Exercise data:
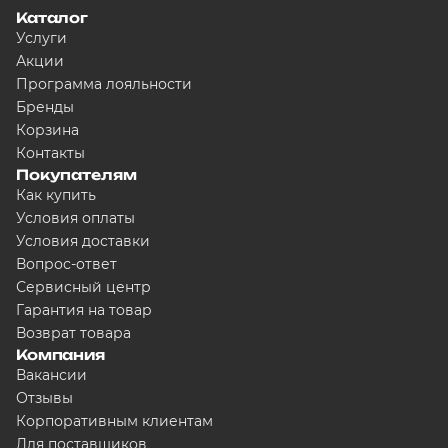
Каталог
Услуги
Акции
Программа лояльности
Бренды
Корзина
Контакты
Покупателям
Как купить
Условия оплаты
Условия доставки
Вопрос-ответ
Сервисный центр
Гарантия на товар
Возврат товара
Компания
Вакансии
Отзывы
Корпоративным клиентам
Для поставщиков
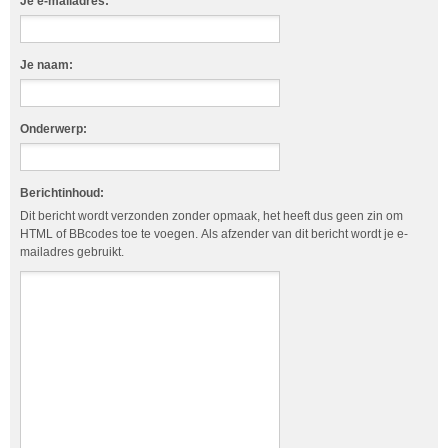
Je e-mailadres:
Je naam:
Onderwerp:
Berichtinhoud:
Dit bericht wordt verzonden zonder opmaak, het heeft dus geen zin om
HTML of BBcodes toe te voegen. Als afzender van dit bericht wordt je e-
mailadres gebruikt.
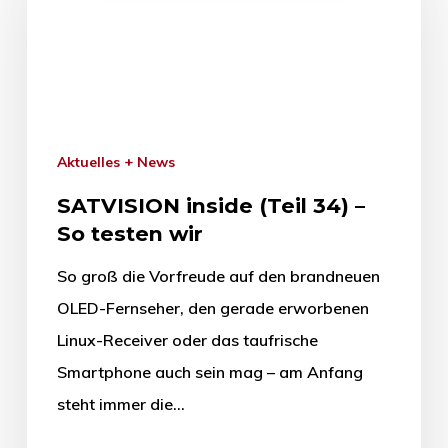
Aktuelles + News
SATVISION inside (Teil 34) –
So testen wir
So groß die Vorfreude auf den brandneuen
OLED-Fernseher, den gerade erworbenen
Linux-Receiver oder das taufrische
Smartphone auch sein mag – am Anfang
steht immer die…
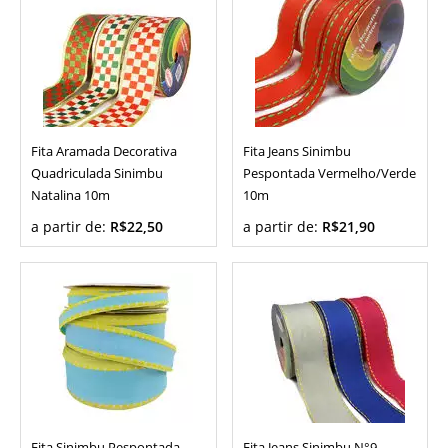
Fita Aramada Decorativa
Fita Jeans Sinimbu
Quadriculada Sinimbu
Pespontada Vermelho/Verde
Natalina 10m
10m
a partir de:
R$22,50
a partir de:
R$21,90
Fita Sinimbu Pespontada
Fita Jeans Sinimbu N°9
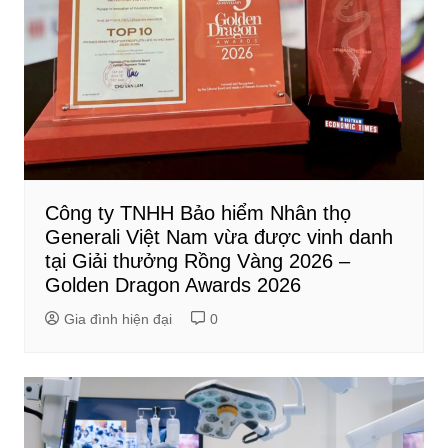
Công ty TNHH Bảo hiểm Nhân thọ
Generali Việt Nam vừa được vinh danh
tại Giải thưởng Rồng Vàng 2026 –
Golden Dragon Awards 2026
Gia đình hiện đại
0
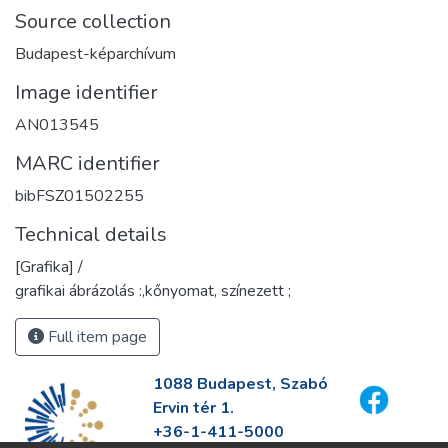
Source collection
Budapest-képarchívum
Image identifier
AN013545
MARC identifier
bibFSZ01502255
Technical details
[Grafika] /
grafikai ábrázolás :,kőnyomat, színezett ;
Full item page
1088 Budapest, Szabó
Ervin tér 1.
+36-1-411-5000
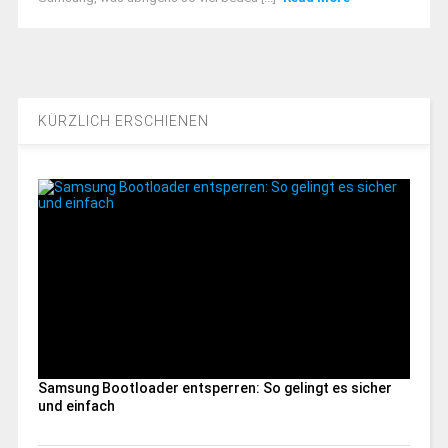
KÜRZLICH ERSCHIENEN
Samsung Bootloader entsperren: So gelingt es sicher
und einfach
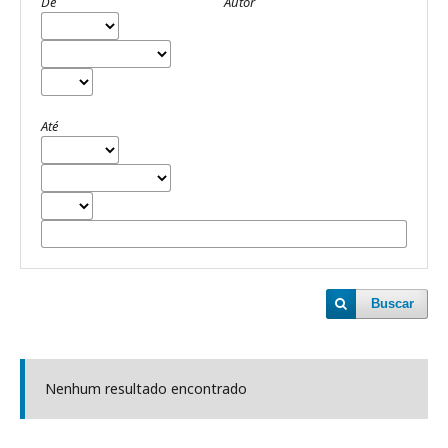
De
Autor
Até
Buscar
Nenhum resultado encontrado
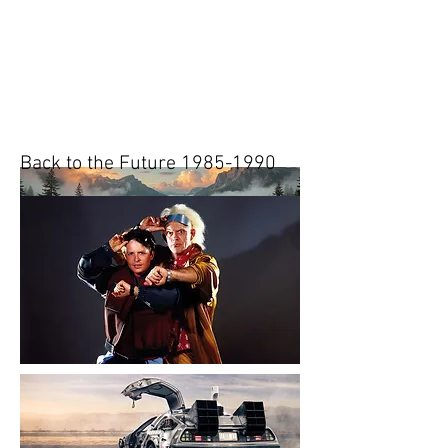
Heading 1
Tänään.
Huomenna.
Back to the Future
1985-1990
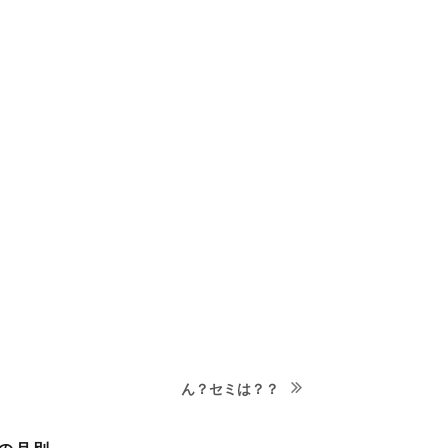
次
ん？セミは？？
の
投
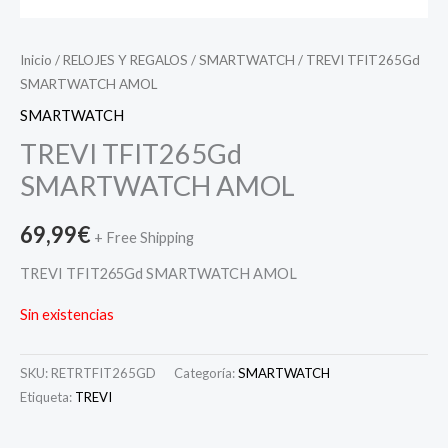
Inicio
/
RELOJES Y REGALOS
/
SMARTWATCH
/ TREVI TFIT265Gd
SMARTWATCH AMOL
SMARTWATCH
TREVI TFIT265Gd
SMARTWATCH AMOL
69,99
€
+ Free Shipping
TREVI TFIT265Gd SMARTWATCH AMOL
Sin existencias
SKU:
RETRTFIT265GD
Categoría:
SMARTWATCH
Etiqueta:
TREVI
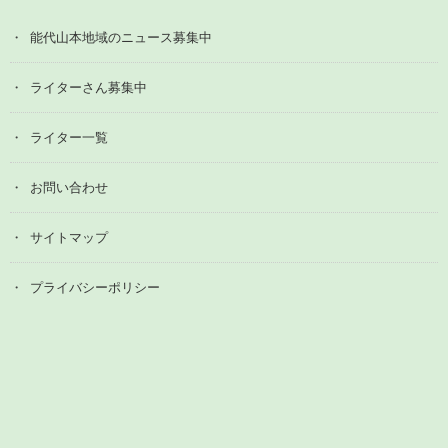
能代山本地域のニュース募集中
ライターさん募集中
ライター一覧
お問い合わせ
サイトマップ
プライバシーポリシー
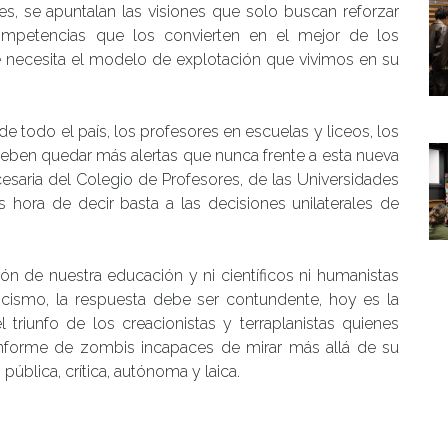
s, se apuntalan las visiones que solo buscan reforzar
ompetencias que los convierten en el mejor de los
 necesita el modelo de explotación que vivimos en su
e todo el país, los profesores en escuelas y liceos, los
deben quedar más alertas que nunca frente a esta nueva
ecesaria del Colegio de Profesores, de las Universidades
 hora de decir basta a las decisiones unilaterales de
ón de nuestra educación y ni científicos ni humanistas
cismo, la respuesta debe ser contundente, hoy es la
el triunfo de los creacionistas y terraplanistas quienes
informe de zombis incapaces de mirar más allá de su
pública, crítica, autónoma y laica.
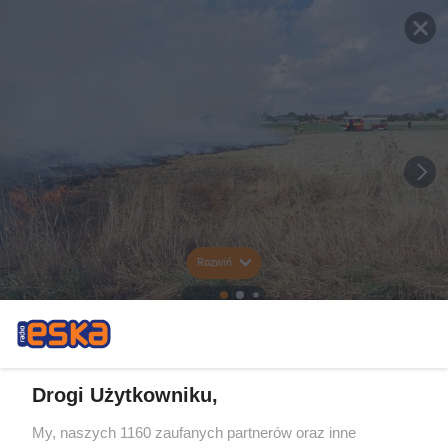
Rozwiń
Drogi Użytkowniku,
My, naszych 1160 zaufanych partnerów oraz inne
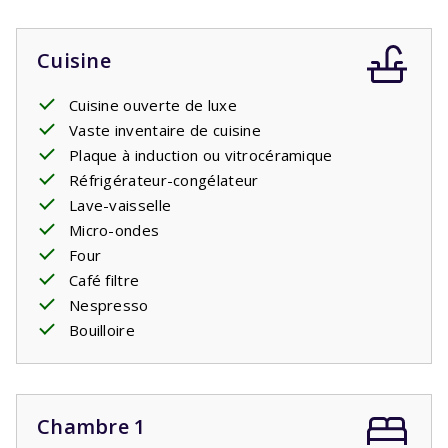
Cuisine
Cuisine ouverte de luxe
Vaste inventaire de cuisine
Plaque à induction ou vitrocéramique
Réfrigérateur-congélateur
Lave-vaisselle
Micro-ondes
Four
Café filtre
Nespresso
Bouilloire
Chambre 1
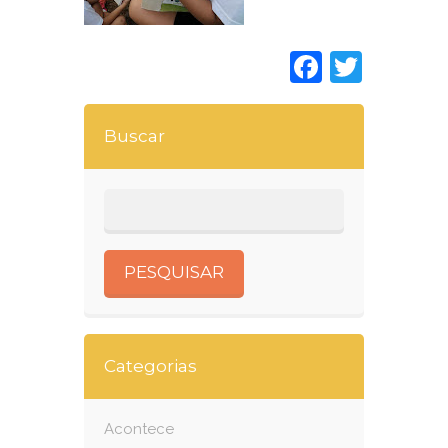
Faceboo
Twitt
Buscar
Categorias
Acontece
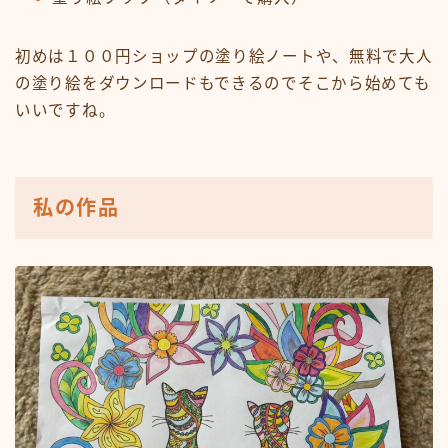
初めは１００円ショップの塗り絵ノートや、無料で大人
の塗り絵をダウンロードもできるのでそこから始めても
いいですね。
私の作品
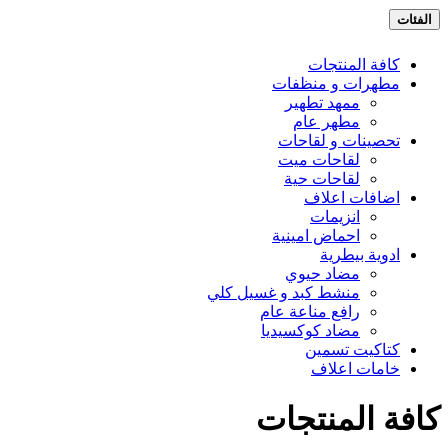
الفئات
كافة المنتجات
مطهرات و منظفات
ممهد تطهير
مطهر عام
تحصينات و لقاحات
لقاحات ميت
لقاحات حية
اضافات اعلاف
انزيمات
احماض امينية
ادوية بيطرية
مضاد حيوي
منشط كبد و غسيل كلي
رافع مناعة عام
مضاد كوكسيديا
كتاكيت تسمين
خامات اعلاف
كافة المنتجات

What you are asked to do: Every line from the one with "Aktuelles + News" through the one with "Samsung Bootloader entsperren: So" is to be reproduced exactly as written above, and the pictures are to be dropped.

Response below:
Aktuelles + News
SATVISION inside (Teil 34) –
So testen wir
So groß die Vorfreude auf den brandneuen
OLED-Fernseher, den gerade erworbenen
Linux-Receiver oder das taufrische
Smartphone auch sein mag – am Anfang
steht immer die…
Fita Aramada Decorativa
Fita Jeans Sinimbu
Quadriculada Sinimbu
Pespontada Vermelho/Verde
Natalina 10m
10m
a partir de:
R$22,50
a partir de:
R$21,90
Fita Sinimbu Pespontada
Fita Jeans Sinimbu N°9
Công ty TNHH Bảo hiểm Nhân thọ
Generali Việt Nam vừa được vinh danh
tại Giải thưởng Rồng Vàng 2026 –
Golden Dragon Awards 2026
Gia đình hiện đại
0
Source collection
Budapest-képarchívum
Image identifier
AN013545
MARC identifier
bibFSZ01502255
Technical details
[Grafika] /
grafikai ábrázolás :,kőnyomat, színezett ;
Full item page
1088 Budapest, Szabó
Ervin tér 1.
+36-1-411-5000
KÜRZLICH ERSCHIENEN
Samsung Bootloader entsperren: So gelingt es sicher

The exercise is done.